§ Exercise description: Pictures found in the material must be left out, and every line returned as written.

++++++

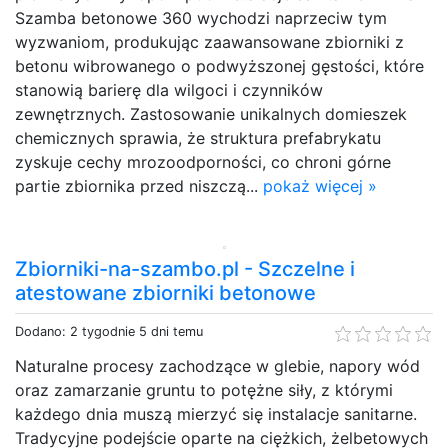
Szamba betonowe 360 wychodzi naprzeciw tym
wyzwaniom, produkując zaawansowane zbiorniki z
betonu wibrowanego o podwyższonej gęstości, które
stanowią barierę dla wilgoci i czynników
zewnętrznych. Zastosowanie unikalnych domieszek
chemicznych sprawia, że struktura prefabrykatu
zyskuje cechy mrozoodporności, co chroni górne
partie zbiornika przed niszczą...
pokaż więcej »
Zbiorniki-na-szambo.pl - Szczelne i
atestowane zbiorniki betonowe
Dodano: 2 tygodnie 5 dni temu
Naturalne procesy zachodzące w glebie, napory wód
oraz zamarzanie gruntu to potężne siły, z którymi
każdego dnia muszą mierzyć się instalacje sanitarne.
Tradycyjne podejście oparte na ciężkich, żelbetowych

++++++

§ Result of this task:
Szamba betonowe 360 wychodzi naprzeciw tym
wyzwaniom, produkując zaawansowane zbiorniki z
betonu wibrowanego o podwyższonej gęstości, które
stanowią barierę dla wilgoci i czynników
zewnętrznych. Zastosowanie unikalnych domieszek
chemicznych sprawia, że struktura prefabrykatu
zyskuje cechy mrozoodporności, co chroni górne
partie zbiornika przed niszczą...
pokaż więcej »
Zbiorniki-na-szambo.pl - Szczelne i
atestowane zbiorniki betonowe
Dodano: 2 tygodnie 5 dni temu
Naturalne procesy zachodzące w glebie, napory wód
oraz zamarzanie gruntu to potężne siły, z którymi
każdego dnia muszą mierzyć się instalacje sanitarne.
Tradycyjne podejście oparte na ciężkich, żelbetowych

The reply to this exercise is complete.